WHAT IS EXPECTED
I'd like every record written out again, exactly as it is.

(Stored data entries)
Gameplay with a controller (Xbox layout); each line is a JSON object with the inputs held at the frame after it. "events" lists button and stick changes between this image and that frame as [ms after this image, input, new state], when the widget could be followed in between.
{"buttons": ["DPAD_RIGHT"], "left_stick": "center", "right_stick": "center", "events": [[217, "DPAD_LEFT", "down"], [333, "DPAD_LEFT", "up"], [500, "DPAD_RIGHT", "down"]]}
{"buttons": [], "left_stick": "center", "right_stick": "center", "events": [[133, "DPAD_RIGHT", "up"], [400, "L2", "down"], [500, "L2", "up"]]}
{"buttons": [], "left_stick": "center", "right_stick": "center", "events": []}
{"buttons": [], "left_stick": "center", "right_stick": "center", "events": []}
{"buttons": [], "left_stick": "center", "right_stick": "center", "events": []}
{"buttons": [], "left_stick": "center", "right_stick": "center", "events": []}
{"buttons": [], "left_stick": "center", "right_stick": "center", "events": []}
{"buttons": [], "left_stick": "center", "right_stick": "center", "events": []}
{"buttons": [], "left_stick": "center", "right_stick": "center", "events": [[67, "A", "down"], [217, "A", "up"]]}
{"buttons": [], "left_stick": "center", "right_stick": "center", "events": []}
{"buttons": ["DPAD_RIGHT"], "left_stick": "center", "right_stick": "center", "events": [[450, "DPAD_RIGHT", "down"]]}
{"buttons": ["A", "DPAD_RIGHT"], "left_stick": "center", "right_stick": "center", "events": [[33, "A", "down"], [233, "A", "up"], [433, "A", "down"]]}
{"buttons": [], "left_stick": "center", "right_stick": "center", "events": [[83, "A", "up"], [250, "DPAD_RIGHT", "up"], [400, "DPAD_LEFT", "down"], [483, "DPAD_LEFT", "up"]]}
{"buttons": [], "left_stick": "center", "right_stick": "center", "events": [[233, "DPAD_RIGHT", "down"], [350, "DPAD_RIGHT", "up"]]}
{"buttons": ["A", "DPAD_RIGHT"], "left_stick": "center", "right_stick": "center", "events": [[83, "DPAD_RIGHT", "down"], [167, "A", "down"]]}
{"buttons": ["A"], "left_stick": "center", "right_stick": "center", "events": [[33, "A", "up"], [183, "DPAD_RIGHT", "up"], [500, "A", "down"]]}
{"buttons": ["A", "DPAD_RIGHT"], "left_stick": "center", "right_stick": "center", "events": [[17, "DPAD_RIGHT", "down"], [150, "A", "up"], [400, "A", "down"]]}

EXERCISE RESULT
Gameplay with a controller (Xbox layout); each line is a JSON object with the inputs held at the frame after it. "events" lists button and stick changes between this image and that frame as [ms after this image, input, new state], when the widget could be followed in between.
{"buttons": ["DPAD_RIGHT"], "left_stick": "center", "right_stick": "center", "events": [[217, "DPAD_LEFT", "down"], [333, "DPAD_LEFT", "up"], [500, "DPAD_RIGHT", "down"]]}
{"buttons": [], "left_stick": "center", "right_stick": "center", "events": [[133, "DPAD_RIGHT", "up"], [400, "L2", "down"], [500, "L2", "up"]]}
{"buttons": [], "left_stick": "center", "right_stick": "center", "events": []}
{"buttons": [], "left_stick": "center", "right_stick": "center", "events": []}
{"buttons": [], "left_stick": "center", "right_stick": "center", "events": []}
{"buttons": [], "left_stick": "center", "right_stick": "center", "events": []}
{"buttons": [], "left_stick": "center", "right_stick": "center", "events": []}
{"buttons": [], "left_stick": "center", "right_stick": "center", "events": []}
{"buttons": [], "left_stick": "center", "right_stick": "center", "events": [[67, "A", "down"], [217, "A", "up"]]}
{"buttons": [], "left_stick": "center", "right_stick": "center", "events": []}
{"buttons": ["DPAD_RIGHT"], "left_stick": "center", "right_stick": "center", "events": [[450, "DPAD_RIGHT", "down"]]}
{"buttons": ["A", "DPAD_RIGHT"], "left_stick": "center", "right_stick": "center", "events": [[33, "A", "down"], [233, "A", "up"], [433, "A", "down"]]}
{"buttons": [], "left_stick": "center", "right_stick": "center", "events": [[83, "A", "up"], [250, "DPAD_RIGHT", "up"], [400, "DPAD_LEFT", "down"], [483, "DPAD_LEFT", "up"]]}
{"buttons": [], "left_stick": "center", "right_stick": "center", "events": [[233, "DPAD_RIGHT", "down"], [350, "DPAD_RIGHT", "up"]]}
{"buttons": ["A", "DPAD_RIGHT"], "left_stick": "center", "right_stick": "center", "events": [[83, "DPAD_RIGHT", "down"], [167, "A", "down"]]}
{"buttons": ["A"], "left_stick": "center", "right_stick": "center", "events": [[33, "A", "up"], [183, "DPAD_RIGHT", "up"], [500, "A", "down"]]}
{"buttons": ["A", "DPAD_RIGHT"], "left_stick": "center", "right_stick": "center", "events": [[17, "DPAD_RIGHT", "down"], [150, "A", "up"], [400, "A", "down"]]}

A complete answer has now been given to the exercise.